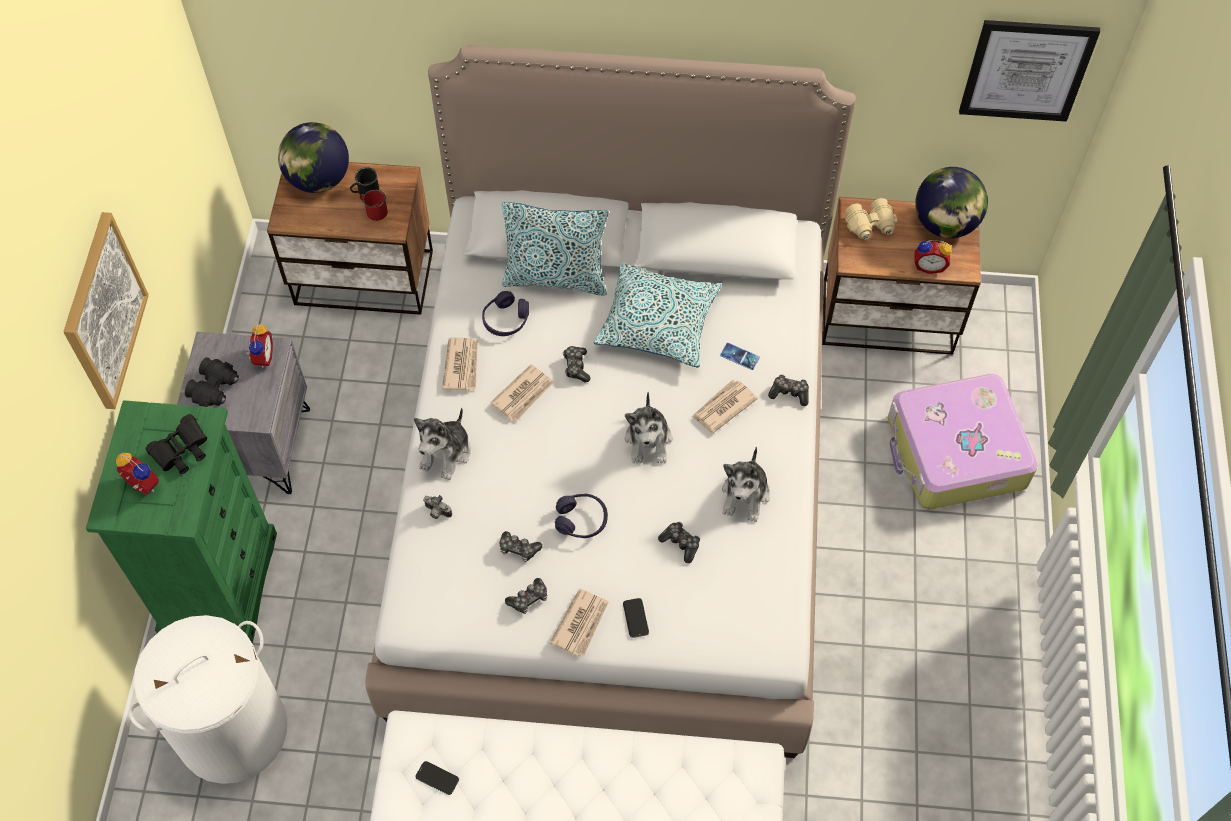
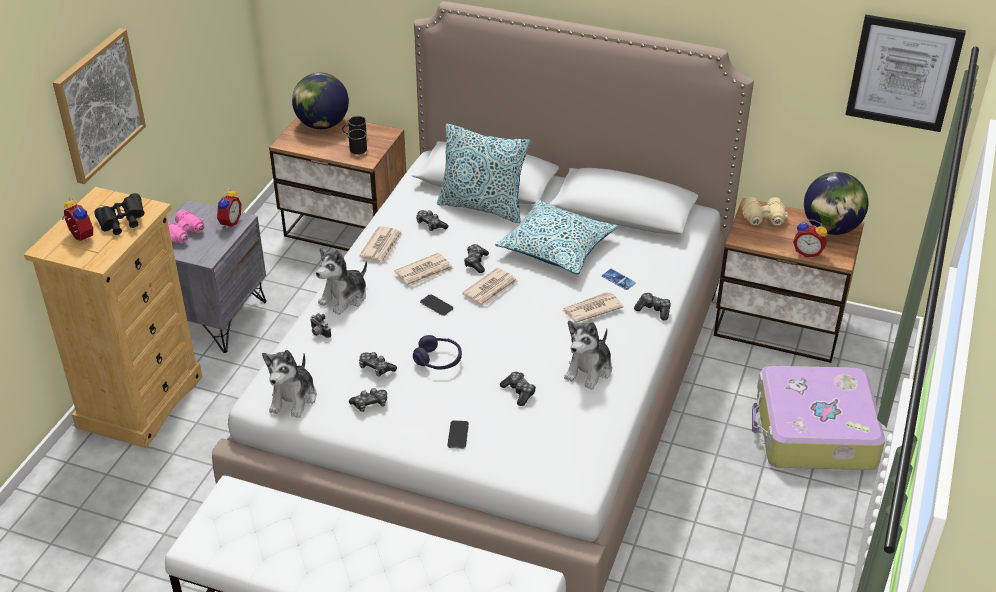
camera: 15 degrees right, 20 degrees down
green dresser [86,400,277,644] -> beige dresser [24,187,203,448]
white laundry basket [129,615,287,784] -> none
black binoculars [185,357,239,407] -> pink binoculars [168,209,205,244]
red mug [360,190,388,221] -> black mug [348,129,367,154]
phone [415,761,459,795] -> phone moved to [420,294,454,316]
purple headphones [482,291,529,336] -> game controller [416,210,448,231]
newspaper [550,588,609,657] -> newspaper moved to [462,268,518,306]
plush toy [625,392,672,464] -> plush toy moved to [262,350,317,418]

Brief: Please print all of the records above exactly, omitting each picture.

Exercise answer:
camera: 15 degrees right, 20 degrees down
green dresser [86,400,277,644] -> beige dresser [24,187,203,448]
white laundry basket [129,615,287,784] -> none
black binoculars [185,357,239,407] -> pink binoculars [168,209,205,244]
red mug [360,190,388,221] -> black mug [348,129,367,154]
phone [415,761,459,795] -> phone moved to [420,294,454,316]
purple headphones [482,291,529,336] -> game controller [416,210,448,231]
newspaper [550,588,609,657] -> newspaper moved to [462,268,518,306]
plush toy [625,392,672,464] -> plush toy moved to [262,350,317,418]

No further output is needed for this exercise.